6 Dead After Building Collapses in Nigeria’s Largest City

6 Dead After Building Collapses in Nigeria’s Largest City
Rescue workers and security personnel gather at the site of an under-construction building collapse in Oniru, Lagos, Nigeria, on Sept. 4, 2022. Temilade Adelaja/Reuters
The Associated Press
Updated:

ABUJA, Nigeria—Nigerian authorities on Monday sought to arrest a property developer after a seven-story building under construction collapsed in an upscale area of Lagos, the country’s largest city, killing at least six people.

Meanwhile, the Lagos Commissioner for Physical Planning and Urban Development submitted his resignation in the aftermath of Sunday’s tragedy, amid growing pressure and condemnation over the frequent building collapses in the state.

In a statement before stepping down, Salako said that the project’s developer was liable “having embarked on construction without a valid planning permit and ignoring official warnings against continuing.”

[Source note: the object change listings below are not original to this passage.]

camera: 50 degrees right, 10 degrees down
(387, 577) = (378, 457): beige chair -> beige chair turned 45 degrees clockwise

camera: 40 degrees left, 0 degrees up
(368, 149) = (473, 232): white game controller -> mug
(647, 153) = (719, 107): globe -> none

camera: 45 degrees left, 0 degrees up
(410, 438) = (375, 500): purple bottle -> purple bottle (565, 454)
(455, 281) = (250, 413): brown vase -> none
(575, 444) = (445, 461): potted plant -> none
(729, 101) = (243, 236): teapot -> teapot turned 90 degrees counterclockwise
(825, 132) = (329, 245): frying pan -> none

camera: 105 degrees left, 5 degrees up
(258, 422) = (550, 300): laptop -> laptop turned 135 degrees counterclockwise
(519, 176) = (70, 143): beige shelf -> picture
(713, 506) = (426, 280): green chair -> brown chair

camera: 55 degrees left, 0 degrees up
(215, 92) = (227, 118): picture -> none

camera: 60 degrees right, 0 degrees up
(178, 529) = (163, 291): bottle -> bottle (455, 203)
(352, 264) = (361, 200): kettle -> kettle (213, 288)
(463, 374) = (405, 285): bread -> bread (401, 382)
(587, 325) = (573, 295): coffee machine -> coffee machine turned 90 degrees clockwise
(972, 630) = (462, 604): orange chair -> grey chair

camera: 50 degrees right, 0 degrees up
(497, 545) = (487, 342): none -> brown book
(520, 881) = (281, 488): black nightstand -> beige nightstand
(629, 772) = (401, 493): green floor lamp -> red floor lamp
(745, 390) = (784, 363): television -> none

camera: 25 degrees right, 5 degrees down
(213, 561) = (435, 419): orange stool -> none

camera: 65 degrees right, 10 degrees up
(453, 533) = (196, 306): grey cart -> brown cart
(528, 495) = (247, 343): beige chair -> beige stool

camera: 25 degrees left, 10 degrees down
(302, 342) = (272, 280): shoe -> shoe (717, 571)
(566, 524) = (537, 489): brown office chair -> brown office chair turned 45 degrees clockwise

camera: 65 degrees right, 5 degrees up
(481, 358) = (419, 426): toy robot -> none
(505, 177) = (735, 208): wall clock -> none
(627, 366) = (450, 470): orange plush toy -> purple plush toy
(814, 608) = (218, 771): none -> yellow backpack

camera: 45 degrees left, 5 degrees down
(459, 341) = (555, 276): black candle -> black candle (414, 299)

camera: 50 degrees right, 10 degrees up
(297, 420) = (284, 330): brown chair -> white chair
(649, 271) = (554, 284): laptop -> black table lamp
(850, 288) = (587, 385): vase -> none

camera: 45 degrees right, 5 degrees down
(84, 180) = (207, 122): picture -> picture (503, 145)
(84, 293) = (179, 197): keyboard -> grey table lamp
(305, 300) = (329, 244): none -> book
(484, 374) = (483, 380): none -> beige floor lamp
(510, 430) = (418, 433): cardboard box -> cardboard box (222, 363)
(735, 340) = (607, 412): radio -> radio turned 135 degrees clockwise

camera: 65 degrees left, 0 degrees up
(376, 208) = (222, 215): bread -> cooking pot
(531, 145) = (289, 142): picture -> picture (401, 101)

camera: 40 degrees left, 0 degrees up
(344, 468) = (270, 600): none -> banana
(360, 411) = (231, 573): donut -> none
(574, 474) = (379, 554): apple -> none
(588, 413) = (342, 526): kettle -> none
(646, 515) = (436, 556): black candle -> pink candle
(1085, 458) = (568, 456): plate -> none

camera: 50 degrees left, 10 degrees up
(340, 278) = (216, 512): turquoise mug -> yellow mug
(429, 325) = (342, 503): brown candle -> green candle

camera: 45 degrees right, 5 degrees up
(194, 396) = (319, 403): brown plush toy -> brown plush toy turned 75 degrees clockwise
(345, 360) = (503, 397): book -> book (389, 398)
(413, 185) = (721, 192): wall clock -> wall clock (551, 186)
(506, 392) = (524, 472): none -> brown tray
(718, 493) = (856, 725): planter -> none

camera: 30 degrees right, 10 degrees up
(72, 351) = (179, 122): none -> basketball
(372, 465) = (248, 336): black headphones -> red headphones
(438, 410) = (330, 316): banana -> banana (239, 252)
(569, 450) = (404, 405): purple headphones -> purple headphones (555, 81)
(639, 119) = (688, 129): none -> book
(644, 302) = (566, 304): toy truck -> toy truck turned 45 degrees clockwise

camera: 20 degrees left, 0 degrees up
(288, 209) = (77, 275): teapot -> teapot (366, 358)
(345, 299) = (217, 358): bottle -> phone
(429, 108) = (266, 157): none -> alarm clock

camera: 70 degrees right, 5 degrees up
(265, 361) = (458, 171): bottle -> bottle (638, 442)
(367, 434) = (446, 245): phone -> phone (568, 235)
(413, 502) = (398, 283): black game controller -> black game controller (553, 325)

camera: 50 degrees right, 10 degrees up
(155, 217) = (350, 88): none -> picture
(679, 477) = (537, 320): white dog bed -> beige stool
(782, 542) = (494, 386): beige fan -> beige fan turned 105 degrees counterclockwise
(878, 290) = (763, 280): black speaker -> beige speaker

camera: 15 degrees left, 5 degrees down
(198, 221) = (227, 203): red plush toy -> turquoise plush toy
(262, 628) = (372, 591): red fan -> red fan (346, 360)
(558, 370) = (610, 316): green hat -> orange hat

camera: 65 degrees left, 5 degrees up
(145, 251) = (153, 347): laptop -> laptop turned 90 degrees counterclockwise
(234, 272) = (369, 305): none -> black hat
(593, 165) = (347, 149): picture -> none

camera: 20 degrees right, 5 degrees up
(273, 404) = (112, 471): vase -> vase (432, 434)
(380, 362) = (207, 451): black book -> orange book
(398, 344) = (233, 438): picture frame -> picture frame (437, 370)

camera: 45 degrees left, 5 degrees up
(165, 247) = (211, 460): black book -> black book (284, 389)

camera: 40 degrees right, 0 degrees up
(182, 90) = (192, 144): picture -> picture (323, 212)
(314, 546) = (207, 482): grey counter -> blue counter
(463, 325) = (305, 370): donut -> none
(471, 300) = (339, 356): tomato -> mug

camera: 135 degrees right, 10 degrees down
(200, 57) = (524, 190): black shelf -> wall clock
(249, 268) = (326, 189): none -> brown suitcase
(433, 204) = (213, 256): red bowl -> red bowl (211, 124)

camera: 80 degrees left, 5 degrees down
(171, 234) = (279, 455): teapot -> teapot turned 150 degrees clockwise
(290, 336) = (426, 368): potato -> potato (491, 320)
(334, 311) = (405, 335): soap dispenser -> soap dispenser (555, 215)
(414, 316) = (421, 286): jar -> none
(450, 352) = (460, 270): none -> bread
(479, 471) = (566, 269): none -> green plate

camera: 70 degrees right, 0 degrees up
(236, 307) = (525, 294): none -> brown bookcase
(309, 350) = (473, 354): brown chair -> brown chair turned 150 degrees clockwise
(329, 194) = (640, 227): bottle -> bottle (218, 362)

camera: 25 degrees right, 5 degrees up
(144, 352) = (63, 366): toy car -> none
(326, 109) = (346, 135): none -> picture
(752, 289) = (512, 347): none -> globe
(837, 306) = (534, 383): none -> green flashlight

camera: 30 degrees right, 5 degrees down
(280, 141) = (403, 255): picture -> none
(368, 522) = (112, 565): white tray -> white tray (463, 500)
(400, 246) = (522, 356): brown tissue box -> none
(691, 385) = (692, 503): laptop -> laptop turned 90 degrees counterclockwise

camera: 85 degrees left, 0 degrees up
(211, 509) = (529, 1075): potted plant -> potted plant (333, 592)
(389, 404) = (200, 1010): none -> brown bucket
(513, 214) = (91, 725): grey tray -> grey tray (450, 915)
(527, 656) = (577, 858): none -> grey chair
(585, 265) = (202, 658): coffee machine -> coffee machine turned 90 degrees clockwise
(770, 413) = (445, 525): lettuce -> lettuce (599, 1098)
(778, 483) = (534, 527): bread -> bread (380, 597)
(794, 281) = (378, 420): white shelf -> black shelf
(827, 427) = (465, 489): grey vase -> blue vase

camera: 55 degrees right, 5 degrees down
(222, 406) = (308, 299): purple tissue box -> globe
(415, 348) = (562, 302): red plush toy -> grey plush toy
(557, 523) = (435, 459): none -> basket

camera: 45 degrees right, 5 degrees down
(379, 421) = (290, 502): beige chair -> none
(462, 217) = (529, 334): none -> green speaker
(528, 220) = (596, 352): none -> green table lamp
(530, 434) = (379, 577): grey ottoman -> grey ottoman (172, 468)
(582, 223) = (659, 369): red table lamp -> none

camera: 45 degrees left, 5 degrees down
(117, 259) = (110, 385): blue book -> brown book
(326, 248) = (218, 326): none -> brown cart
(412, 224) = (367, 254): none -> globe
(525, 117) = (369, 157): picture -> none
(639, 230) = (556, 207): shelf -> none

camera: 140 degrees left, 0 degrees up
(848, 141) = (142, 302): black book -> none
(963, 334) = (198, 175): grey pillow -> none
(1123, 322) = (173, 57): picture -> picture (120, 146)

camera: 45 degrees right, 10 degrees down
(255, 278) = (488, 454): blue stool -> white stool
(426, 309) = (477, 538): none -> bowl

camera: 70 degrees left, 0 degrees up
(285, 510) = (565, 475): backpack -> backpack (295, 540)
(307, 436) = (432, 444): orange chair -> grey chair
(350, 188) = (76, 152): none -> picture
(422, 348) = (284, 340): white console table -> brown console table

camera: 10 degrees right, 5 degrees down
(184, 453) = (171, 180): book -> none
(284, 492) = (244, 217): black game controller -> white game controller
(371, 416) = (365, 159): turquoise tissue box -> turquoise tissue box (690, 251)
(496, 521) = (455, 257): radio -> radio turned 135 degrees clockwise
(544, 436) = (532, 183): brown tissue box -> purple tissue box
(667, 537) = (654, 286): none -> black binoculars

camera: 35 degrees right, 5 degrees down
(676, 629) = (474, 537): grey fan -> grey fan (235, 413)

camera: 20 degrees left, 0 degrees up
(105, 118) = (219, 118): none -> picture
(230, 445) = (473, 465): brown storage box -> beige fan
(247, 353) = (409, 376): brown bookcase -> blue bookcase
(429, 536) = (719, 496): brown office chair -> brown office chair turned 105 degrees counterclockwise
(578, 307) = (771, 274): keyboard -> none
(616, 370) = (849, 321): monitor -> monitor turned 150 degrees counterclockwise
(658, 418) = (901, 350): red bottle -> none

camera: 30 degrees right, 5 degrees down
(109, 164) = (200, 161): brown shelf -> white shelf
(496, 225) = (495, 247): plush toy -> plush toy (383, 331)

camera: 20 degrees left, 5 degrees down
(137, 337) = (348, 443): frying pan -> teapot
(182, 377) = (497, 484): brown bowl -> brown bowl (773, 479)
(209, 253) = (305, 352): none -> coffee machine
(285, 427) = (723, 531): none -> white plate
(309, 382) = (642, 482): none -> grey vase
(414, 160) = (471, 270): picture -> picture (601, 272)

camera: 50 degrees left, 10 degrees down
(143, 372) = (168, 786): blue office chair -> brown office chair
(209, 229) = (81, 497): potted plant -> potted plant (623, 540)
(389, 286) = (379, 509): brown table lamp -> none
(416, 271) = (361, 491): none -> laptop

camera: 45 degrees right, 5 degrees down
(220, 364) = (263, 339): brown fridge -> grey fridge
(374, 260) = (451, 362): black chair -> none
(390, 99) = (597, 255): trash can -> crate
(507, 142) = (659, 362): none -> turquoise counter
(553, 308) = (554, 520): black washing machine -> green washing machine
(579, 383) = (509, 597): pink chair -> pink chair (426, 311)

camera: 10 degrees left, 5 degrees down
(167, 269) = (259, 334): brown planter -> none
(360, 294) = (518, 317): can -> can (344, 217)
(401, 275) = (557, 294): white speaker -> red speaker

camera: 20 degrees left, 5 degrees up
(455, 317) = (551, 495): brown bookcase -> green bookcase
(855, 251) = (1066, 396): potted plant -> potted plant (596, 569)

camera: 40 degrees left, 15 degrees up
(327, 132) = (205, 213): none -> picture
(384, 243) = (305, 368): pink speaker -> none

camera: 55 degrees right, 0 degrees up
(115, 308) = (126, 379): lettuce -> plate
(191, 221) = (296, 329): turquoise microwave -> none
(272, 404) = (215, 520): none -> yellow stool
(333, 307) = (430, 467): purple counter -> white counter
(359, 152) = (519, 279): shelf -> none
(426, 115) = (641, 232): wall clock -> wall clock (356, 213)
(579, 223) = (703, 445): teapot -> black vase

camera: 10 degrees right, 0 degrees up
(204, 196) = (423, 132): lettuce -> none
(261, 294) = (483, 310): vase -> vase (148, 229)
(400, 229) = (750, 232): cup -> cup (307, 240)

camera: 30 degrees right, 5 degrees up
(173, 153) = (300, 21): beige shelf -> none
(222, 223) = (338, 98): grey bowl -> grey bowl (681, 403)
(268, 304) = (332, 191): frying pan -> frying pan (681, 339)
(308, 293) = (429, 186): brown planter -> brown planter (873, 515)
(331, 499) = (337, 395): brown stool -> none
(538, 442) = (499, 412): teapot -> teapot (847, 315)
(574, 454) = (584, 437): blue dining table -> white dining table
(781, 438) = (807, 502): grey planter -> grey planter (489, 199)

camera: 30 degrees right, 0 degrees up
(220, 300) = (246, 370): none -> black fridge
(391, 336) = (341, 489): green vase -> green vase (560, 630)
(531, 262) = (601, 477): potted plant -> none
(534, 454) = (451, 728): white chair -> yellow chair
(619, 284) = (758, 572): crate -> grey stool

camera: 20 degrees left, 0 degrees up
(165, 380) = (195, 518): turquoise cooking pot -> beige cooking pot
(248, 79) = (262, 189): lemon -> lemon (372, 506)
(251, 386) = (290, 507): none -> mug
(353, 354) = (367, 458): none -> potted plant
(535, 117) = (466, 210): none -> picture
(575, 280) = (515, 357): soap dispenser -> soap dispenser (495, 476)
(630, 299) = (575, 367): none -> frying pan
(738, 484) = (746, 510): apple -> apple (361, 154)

Sunday’s accident took place on Victoria Island, an upscale area of Lagos. No one has yet to be pulled out alive from the rubble as of Monday afternoon, according to Ibrahim Farinloye with the National Emergency Management Agency.

The Lagos State Emergency Management Agency initially reported that six people were trapped in the building, but authorities now fear the number could be higher.

At the Oba Abiodun Oniru road where the high rise stood before crumbling, residents watched as excavators combed through the rubble in search of life. Health workers remained on standby to offer treatment to possible survivors while security forces barricaded the area.

Nigeria has recorded more than 10 building collapses in the last year. Lagos, a city of more than 20 million people, is the worst hit, recording at least six such collapses including in November when more than 40 people died when a high rise still being constructed crumbled on workers.

Authorities in Nigeria have often been accused of either failing to enforce building safety regulations across the country or failing to act on the findings of investigative panels on such disasters.